Not all cyanobacteria blooms result in toxicity, but they are unsightly and can curtail recreation on and in any affected lakes or ponds. This is key for New Hampshire, where lakes and ponds contribute $1.1 to $1.5 billion in annual total sales from recreational activities and public water supply, supporting an estimated 9,000–17,600 jobs. 

Blooms are unsightly, costly, and potentially unhealthy. 

For those exposed to toxin blooms, an upset stomach is the most common symptom, but they have also been associated with other health problems, including neurodegenerative disorders and damage to the liver. The uncertainty concerning potential harm is even captured by the New Hampshire Department of Environmental Services’ warning advice: “When in doubt, stay out!” 

The most prevalent toxins produced in blooms are called microcystins, which have more than 200 variants.
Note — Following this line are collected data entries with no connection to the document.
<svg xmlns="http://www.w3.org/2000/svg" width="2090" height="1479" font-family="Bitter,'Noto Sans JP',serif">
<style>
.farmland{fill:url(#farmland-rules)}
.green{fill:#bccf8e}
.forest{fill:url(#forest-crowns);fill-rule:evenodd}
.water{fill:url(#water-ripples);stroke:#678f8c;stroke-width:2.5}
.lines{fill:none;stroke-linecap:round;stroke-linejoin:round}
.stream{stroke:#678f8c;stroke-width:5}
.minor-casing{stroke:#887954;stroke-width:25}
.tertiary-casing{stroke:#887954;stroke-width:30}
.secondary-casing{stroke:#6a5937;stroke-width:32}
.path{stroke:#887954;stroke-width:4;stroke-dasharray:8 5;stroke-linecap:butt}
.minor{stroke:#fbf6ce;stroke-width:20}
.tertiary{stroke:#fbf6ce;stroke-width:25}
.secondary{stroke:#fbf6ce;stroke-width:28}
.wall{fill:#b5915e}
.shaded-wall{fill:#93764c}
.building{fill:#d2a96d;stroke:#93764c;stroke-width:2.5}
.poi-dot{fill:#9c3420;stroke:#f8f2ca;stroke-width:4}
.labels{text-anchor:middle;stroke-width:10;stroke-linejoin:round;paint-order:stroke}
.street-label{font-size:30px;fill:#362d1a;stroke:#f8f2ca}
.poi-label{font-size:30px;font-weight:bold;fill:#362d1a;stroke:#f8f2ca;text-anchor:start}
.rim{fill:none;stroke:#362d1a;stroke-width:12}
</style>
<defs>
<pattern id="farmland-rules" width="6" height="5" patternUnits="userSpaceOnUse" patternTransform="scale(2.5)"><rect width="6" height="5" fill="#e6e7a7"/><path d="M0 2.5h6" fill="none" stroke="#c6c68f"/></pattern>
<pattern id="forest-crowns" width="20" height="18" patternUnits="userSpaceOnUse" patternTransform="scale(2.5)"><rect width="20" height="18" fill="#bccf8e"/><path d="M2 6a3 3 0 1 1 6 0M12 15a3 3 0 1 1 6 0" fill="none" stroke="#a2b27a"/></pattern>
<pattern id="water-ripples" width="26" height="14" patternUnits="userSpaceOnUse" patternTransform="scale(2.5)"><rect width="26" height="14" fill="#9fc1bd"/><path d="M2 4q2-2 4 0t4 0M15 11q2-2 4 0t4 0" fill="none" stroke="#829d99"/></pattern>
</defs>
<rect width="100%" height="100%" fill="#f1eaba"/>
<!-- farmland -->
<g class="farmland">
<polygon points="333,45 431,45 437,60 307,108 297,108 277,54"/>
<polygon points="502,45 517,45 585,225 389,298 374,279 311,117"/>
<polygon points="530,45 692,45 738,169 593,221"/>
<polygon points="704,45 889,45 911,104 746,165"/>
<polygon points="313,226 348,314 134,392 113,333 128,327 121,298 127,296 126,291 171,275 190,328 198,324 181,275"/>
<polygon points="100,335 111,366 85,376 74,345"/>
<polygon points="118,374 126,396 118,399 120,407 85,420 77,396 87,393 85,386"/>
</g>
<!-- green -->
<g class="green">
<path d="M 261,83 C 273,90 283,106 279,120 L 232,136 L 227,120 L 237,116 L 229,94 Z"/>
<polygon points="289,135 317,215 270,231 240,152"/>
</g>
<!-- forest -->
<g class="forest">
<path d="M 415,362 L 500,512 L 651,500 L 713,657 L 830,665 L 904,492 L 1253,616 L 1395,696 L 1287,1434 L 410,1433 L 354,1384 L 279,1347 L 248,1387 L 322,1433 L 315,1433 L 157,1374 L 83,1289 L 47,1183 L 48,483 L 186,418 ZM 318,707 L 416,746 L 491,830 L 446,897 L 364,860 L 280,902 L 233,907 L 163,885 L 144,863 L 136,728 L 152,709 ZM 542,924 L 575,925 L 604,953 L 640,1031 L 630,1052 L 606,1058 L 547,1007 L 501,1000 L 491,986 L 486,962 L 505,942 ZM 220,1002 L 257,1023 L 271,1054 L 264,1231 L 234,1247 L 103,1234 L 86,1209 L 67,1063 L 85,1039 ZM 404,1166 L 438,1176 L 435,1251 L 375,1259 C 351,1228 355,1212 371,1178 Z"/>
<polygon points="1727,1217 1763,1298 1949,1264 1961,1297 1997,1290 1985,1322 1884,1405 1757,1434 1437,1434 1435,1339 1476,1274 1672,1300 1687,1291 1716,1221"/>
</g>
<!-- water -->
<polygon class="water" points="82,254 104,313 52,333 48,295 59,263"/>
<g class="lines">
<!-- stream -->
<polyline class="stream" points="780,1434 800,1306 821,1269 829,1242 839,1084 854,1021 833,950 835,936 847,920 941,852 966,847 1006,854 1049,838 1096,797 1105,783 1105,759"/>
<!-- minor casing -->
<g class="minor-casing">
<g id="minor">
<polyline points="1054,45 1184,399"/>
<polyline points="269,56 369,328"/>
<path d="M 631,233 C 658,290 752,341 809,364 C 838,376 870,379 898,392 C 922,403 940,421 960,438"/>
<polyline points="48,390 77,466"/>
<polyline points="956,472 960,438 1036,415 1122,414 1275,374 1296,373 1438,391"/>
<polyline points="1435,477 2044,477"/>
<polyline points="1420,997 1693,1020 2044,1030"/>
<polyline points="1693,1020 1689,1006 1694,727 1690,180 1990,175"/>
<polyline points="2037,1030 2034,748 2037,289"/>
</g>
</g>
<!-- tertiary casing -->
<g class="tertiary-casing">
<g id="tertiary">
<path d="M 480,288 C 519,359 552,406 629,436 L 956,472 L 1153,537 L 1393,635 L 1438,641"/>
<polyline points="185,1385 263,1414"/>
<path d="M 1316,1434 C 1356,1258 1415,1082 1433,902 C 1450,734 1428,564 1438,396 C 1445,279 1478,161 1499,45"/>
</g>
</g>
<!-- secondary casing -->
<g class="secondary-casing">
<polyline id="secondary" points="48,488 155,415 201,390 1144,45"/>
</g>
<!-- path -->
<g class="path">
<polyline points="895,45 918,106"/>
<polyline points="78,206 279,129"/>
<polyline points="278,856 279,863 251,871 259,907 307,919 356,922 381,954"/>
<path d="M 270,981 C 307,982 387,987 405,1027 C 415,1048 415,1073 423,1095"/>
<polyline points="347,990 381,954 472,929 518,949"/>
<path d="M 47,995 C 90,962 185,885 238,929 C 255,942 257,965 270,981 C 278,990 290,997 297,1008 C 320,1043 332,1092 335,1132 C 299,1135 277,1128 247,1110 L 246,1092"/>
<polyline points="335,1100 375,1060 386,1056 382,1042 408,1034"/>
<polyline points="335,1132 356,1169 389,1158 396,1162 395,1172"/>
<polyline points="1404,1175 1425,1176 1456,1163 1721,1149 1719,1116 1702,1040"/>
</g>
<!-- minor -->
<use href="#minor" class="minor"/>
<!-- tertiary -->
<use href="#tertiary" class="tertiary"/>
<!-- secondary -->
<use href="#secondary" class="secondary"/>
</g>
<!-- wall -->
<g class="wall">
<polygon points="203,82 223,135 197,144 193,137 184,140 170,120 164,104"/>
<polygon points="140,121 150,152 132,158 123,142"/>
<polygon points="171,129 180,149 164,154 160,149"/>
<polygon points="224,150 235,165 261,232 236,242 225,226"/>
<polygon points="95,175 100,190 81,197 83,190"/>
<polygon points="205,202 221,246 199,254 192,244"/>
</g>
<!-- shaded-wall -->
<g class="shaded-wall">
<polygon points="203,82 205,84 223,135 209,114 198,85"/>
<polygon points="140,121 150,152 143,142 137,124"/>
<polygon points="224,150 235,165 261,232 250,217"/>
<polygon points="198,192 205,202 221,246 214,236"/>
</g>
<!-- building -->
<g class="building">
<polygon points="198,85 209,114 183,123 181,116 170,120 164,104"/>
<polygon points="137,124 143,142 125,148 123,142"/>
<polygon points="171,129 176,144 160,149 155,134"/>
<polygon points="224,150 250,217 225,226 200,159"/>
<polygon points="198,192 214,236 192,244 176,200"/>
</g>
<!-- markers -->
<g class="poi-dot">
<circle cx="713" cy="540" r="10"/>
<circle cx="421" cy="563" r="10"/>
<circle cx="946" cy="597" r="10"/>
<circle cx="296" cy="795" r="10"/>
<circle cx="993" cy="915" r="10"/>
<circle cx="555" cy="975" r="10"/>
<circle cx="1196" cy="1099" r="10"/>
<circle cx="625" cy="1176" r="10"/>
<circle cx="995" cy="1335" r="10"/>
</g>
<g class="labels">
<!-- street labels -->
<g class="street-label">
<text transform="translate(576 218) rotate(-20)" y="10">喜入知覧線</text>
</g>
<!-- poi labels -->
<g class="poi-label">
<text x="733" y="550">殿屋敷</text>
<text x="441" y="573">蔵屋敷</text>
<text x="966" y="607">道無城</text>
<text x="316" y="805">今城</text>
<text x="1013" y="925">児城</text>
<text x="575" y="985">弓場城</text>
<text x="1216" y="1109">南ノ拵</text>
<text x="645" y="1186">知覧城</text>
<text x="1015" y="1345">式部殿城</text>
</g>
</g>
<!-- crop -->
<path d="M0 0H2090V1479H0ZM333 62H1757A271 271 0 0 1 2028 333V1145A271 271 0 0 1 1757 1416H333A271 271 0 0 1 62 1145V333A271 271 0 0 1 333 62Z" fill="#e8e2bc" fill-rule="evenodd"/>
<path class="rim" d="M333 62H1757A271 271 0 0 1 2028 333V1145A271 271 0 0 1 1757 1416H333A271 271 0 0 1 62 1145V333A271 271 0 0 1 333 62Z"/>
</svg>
A commonly used detection method, known as the enzyme-linked immunosorbent assay (ELISA), is able to detect the potential total amount of microcystins present, not which variants they are. ELISA is helpful for toxin screening — it is used by the (a New Hampshire collaborative for lake research)— but to get a better picture of what is happening in the environment and in turn better understand any present risks, more information about toxin variants is needed.  

Li, an associate professor of chemistry in the UNH College of Engineering and Physical Sciences (CEPS), is working on mass spectrometry-based analysis methods that provide a clearer profile of the microcystin variants. They will also be able to track the toxin degradants, many of which have unknown toxicities.

“ELISA analysis detects microcystins by binding to one specific part of the molecule, but in real life they change and degrade, and the toxicity and behavior can be totally different,” says Li. “If we are able to detect the different states of the molecules, we can assess many more of the effects of microcystins in the system.” 

For O’Brien, assistant professor in the UNH College of Life Sciences and Agriculture (COLSA), cyanobacteria toxins are a concern beyond the lakes. Part of her research focuses on whether duckweed — an aquatic plant that commonly grows in farm ponds and may remove phosphorous from pond water and recapture runoff nutrients — could be harvested and used as a “green manure” to improve plant growth while minimizing reliance on synthetic fertilizer products. O’Brien is concerned, however, about duckweed potentially carrying cyanobacteria and toxins with it into the fields and, potentially, into the food supply. 

Accurately assessing this risk depends on new detection and analysis methods that can reveal where the microcystins are located in and on the duckweed as well as in the water, what variants are present, whether it persists or degrades when used as green manure, and whether there is any danger of them being taken up by growing crops. 

“We need to be able to measure microcystin variants in different contexts with much more precision and accuracy,” says O’Brien. “The different variants and their degradants as they break down will have different biological consequences, and they can also change from season to season. If we gain a better understanding of what happens with them in the pond, on the plants, and in the field, we’ll be better able to assess their effects in the broader environment.” 

As summer approaches and people head to their favorite lakes and ponds, concerns about cyanobacteria blooms are sure to blossom as well. And until more about the blooms and their toxins is known, those concerns are well founded.

“If you can see microbes with no microscope needed, there is a problem!” says McQuaid. “We coexist with them all the time, but we need a better understanding of how toxic the cyanobacteria really are, and the risks associated with them. And that’s the goal of our work.”